The familiar routine of buying $8 tickets, getting some fresh, buttery popcorn with an extra-large Coke, and finally, choosing the seat with the best view in time for the trailers to start, has been diminished in appeal.
Instead, people are opting for microwavable popcorn, store-bought liter of second-rate soda, a comfortable couch, and a television.
And what the television displays on the screen for all viewers to watch is the key to a new way of perceiving and treating video distribution: Netflix.
Netflix has become the top video streaming company within North America and the world (except mainland China, Syria, North Korea, and Crimea); in fact, as of April 2019, Netflix had over 148 million paid subscriptions worldwide and over 154 million subscriptions total, including free trials. With affordable pricing and a large selection of content, Netflix essentially defined the advantages of a video streaming service in a technological society through a strong business empire.
Yet, other major companies such as Amazon, Hulu, Showtime and HBO Now, gradually followed Netflix’s lead and expanded their businesses to include video streaming. Perhaps the greatest competitor to rise to the challenge revealed itself recently: Disney, whose prominence in animated movies and television shows is so great that its theme parks can be spotted across the globe.
Disney announced that their video streaming platform, Disney+, would launch in North America on November 12, 2019. Subscribers will be able to access a vast library of content from Disney and 21st Century Fox due to the formers’ famous acquisition of the latter in March 2019. In addition, Disney+ will contain exclusive material produced by this new branch of their business, similar to Netflix’s original content.
When all productions under Disney’s ownership are removed from the platform, Netflix’s selection will be drastically reduced, thus endangering the popularity and performance of the company.
With Disney owning 21st Century Fox, the company seemingly has a stronger backbone than the current leader of video streaming services. Netflix has multiple movies and television shows released through Disney’s Pixar and Marvel Studios, as well as its own projects that focus on Marvel comics; Disney+ has the power to withhold distribution rights for that particular content. Unsurprisingly, Disney+ will include Marvel original shows, forcing Netflix’s shows, including Iron Fist, Jessica Jones, Daredevil, and Luke Cage, to come to a close.
In addition, Netflix is at risk of losing various content distributed by any branch of 21st Century Fox, ABC studios, and Disney itself. When all productions under Disney’s ownership are removed from the platform, Netflix’s selection will be drastically reduced, thus endangering the popularity and performance of the company.
The cheaper price and wide selection Disney+ and Hulu will bring to the table in the upcoming years challenges the long-standing reign of Netflix.

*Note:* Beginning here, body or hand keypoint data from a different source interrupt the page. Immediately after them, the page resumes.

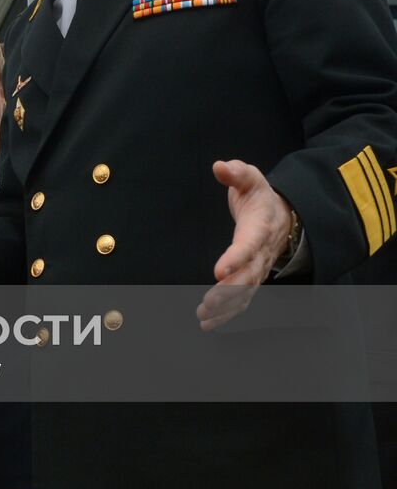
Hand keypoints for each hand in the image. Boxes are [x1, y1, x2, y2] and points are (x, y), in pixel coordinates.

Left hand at [197, 160, 293, 330]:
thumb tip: (220, 166)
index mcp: (259, 228)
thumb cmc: (260, 196)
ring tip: (204, 317)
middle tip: (208, 303)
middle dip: (228, 292)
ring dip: (226, 307)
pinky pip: (242, 299)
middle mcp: (260, 252)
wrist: (283, 215)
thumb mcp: (250, 178)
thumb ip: (236, 173)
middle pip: (247, 277)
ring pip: (245, 293)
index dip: (235, 259)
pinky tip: (209, 322)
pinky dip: (227, 312)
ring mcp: (258, 268)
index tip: (219, 271)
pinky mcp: (252, 277)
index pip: (248, 246)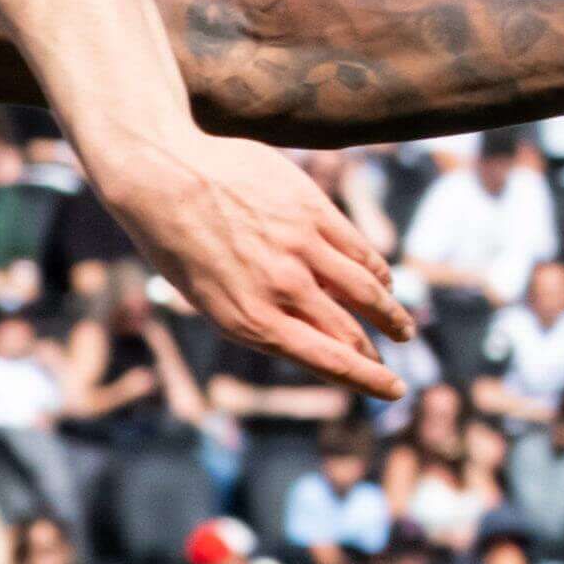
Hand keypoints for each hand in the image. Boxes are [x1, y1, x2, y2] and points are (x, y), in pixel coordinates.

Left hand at [98, 135, 408, 398]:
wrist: (161, 173)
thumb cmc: (175, 240)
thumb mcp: (207, 296)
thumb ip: (257, 315)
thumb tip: (308, 334)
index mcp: (248, 321)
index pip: (328, 361)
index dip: (367, 380)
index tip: (392, 391)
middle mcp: (279, 290)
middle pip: (349, 332)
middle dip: (375, 357)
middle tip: (391, 369)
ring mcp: (299, 249)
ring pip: (366, 291)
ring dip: (390, 314)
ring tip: (402, 329)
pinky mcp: (312, 211)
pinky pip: (358, 249)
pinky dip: (377, 271)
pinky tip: (382, 282)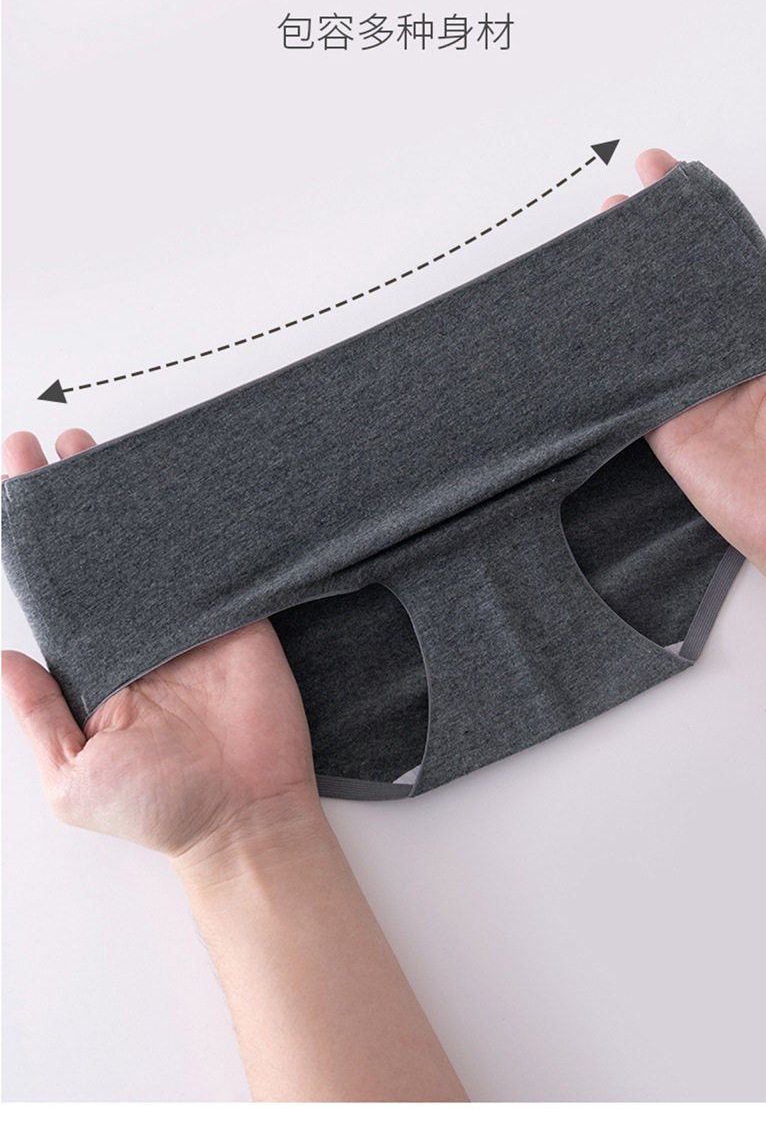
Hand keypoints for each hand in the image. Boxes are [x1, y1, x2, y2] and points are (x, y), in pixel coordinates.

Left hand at [2, 429, 325, 867]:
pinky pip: (213, 560)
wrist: (243, 821)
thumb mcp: (69, 777)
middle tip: (57, 444)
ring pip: (151, 545)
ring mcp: (186, 621)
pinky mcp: (234, 616)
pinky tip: (177, 482)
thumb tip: (2, 655)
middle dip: (75, 494)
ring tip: (98, 447)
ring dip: (126, 494)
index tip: (18, 475)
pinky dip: (199, 524)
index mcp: (92, 663)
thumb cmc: (157, 810)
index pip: (56, 583)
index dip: (35, 530)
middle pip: (98, 549)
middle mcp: (135, 634)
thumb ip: (36, 713)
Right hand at [602, 148, 765, 604]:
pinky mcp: (668, 430)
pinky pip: (628, 388)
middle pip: (681, 290)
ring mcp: (698, 392)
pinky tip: (583, 327)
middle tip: (620, 204)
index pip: (726, 263)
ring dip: (620, 292)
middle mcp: (732, 358)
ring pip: (649, 331)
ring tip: (593, 247)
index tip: (666, 174)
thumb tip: (749, 263)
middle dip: (648, 244)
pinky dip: (606, 360)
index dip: (694, 219)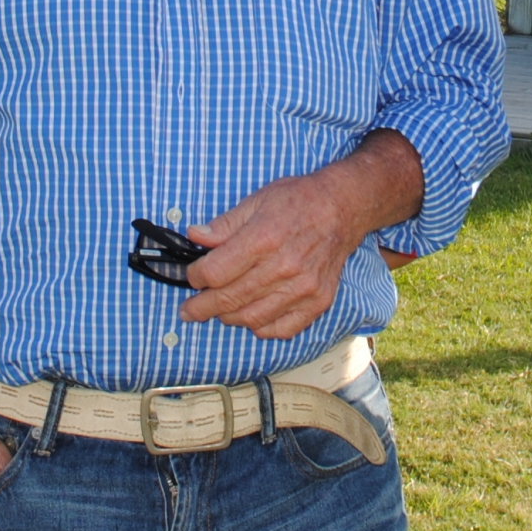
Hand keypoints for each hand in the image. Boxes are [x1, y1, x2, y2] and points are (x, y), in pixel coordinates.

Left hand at [180, 132, 422, 340]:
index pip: (216, 272)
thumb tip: (195, 237)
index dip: (196, 277)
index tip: (192, 276)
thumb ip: (224, 224)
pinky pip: (282, 329)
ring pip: (252, 318)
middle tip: (189, 310)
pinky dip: (262, 328)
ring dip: (229, 318)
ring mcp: (303, 288)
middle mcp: (283, 267)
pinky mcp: (317, 301)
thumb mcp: (256, 200)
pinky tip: (252, 317)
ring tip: (219, 311)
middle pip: (230, 299)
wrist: (342, 208)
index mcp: (264, 238)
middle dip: (202, 307)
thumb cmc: (298, 201)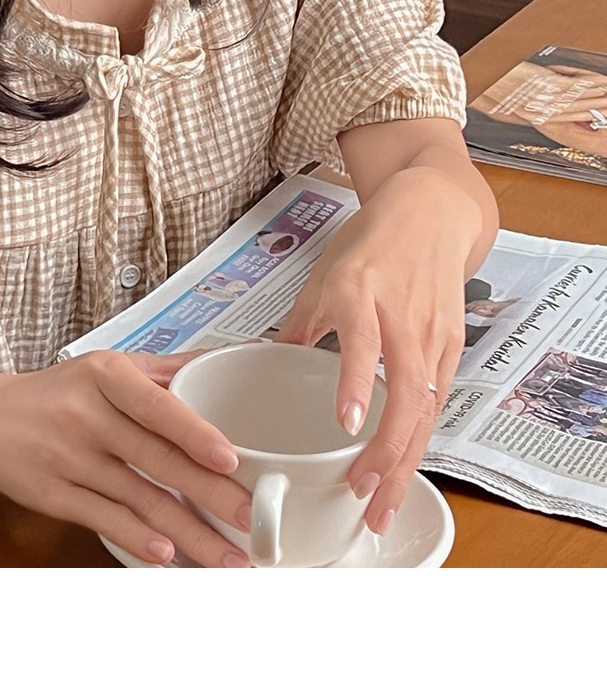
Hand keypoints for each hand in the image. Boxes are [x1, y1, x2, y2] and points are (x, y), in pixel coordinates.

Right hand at [0, 351, 246, 565]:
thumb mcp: (105, 366)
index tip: (230, 459)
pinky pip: (104, 521)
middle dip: (209, 496)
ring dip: (188, 534)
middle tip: (250, 521)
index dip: (194, 433)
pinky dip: (138, 541)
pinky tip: (168, 557)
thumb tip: (224, 360)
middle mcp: (87, 415)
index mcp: (105, 374)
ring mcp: (69, 459)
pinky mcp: (54, 497)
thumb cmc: (57, 392)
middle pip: (157, 460)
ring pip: (139, 500)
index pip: (156, 405)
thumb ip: (163, 372)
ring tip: (226, 557)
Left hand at [276, 161, 476, 534]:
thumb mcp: (325, 272)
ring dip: (405, 462)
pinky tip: (403, 474)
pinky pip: (438, 404)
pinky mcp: (452, 347)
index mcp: (361, 290)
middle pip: (406, 391)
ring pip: (426, 409)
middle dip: (387, 450)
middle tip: (362, 493)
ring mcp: (432, 333)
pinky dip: (420, 443)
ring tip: (381, 506)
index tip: (347, 422)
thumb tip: (267, 366)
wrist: (433, 211)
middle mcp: (401, 315)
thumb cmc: (374, 240)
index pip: (364, 339)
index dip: (358, 381)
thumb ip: (300, 323)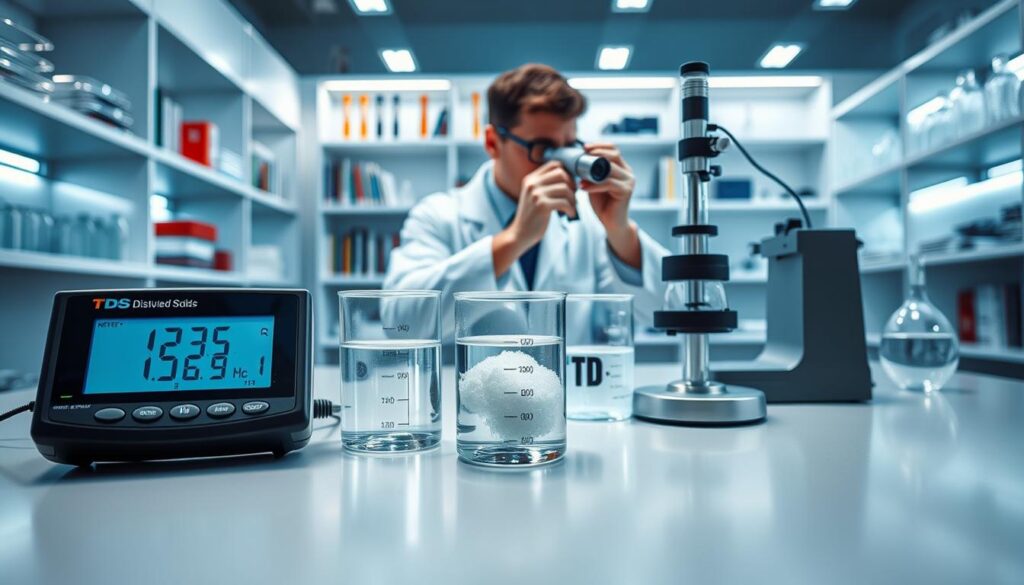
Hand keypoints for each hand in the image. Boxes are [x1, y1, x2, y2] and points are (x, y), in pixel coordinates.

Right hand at [508, 160, 576, 247]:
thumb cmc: (531, 216)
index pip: (554, 164)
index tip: (570, 184)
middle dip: (572, 185)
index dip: (567, 172)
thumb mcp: (533, 195)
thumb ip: (545, 184)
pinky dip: (571, 209)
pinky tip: (570, 214)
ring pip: (565, 188)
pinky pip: (565, 202)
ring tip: (572, 207)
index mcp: (530, 179)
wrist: (520, 234)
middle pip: (561, 174)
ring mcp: (536, 194)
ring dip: (573, 199)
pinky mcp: (542, 206)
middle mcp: (532, 184)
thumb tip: (570, 176)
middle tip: (573, 196)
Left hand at [581, 143, 641, 267]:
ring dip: (592, 171)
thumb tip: (577, 159)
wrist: (611, 222)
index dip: (600, 145)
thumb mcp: (595, 183)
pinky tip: (583, 187)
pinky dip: (594, 185)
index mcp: (621, 168)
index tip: (585, 147)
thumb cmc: (602, 203)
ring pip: (610, 169)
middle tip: (582, 155)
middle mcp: (628, 172)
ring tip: (579, 176)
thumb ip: (591, 172)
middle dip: (597, 152)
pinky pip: (608, 183)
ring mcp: (628, 181)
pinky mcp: (626, 191)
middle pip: (614, 155)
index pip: (613, 149)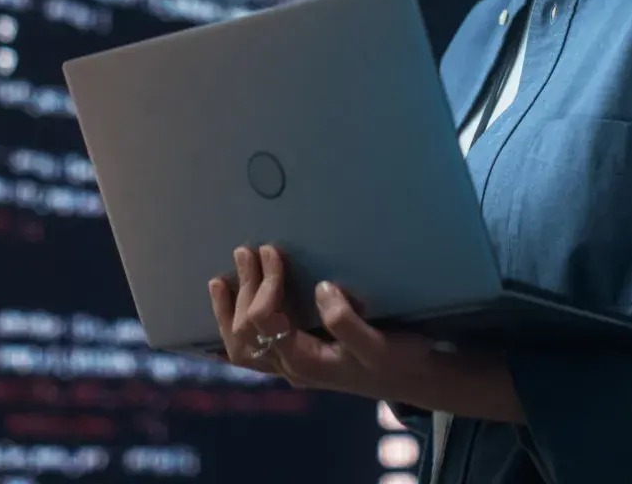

Once Disney has claimed full ownership stake of Hulu, Disney+ will become a force to be reckoned with. Disney wants Hulu to run on the same online platform as Disney+ in order for customers to subscribe to both services with the same password and credit card information, either separately or together with a discount. Overall, Disney+ plans to charge $7 monthly, $70 yearly, or an unreleased discounted offer by connecting Hulu accounts to Disney+; meanwhile, Netflix’s monthly rate has almost doubled during Disney’s recent expansion. The cheaper price and wide selection Disney+ and Hulu will bring to the table in the upcoming years challenges the long-standing reign of Netflix.
Even though arguments for Disney+’s threat to Netflix are realistic and grounded, the company itself does not seem to be shaken by the arrival of new competition. In fact, Netflix is excited to compete with Disney+ and encourages its success; it believes their platform only satisfies a small portion of the video streaming demand.
Although Disney will most likely cancel distribution rights on their products, Netflix will reach $20 billion annual cash content investment, and continue to add a significant amount of new content to the platform daily.
Moreover, statistics continue to illustrate Netflix’s customer loyalty through this supposed turmoil. In fact, the Piper Jaffray reports about 75% of Netflix subscribers do not intend to switch sides to Disney+.These subscribers say they will remain with Netflix even if they do decide to become members with Disney’s newest platform. Other studios and production companies are remaining with Netflix, including CBS, Sony, and Lionsgate. Even with the potential success of Disney+, Netflix is definitely not going anywhere soon.
Netflix will reach $20 billion annual cash content investment, and continue to add a significant amount of new content to the platform daily.
All in all, the creation of Disney+ provides healthy competition for Netflix. The benefits to this shift of power in the video streaming sphere include greater accessibility for viewers, as well as a myriad of content to choose from and marketing that will accelerate the global transition to internet TV.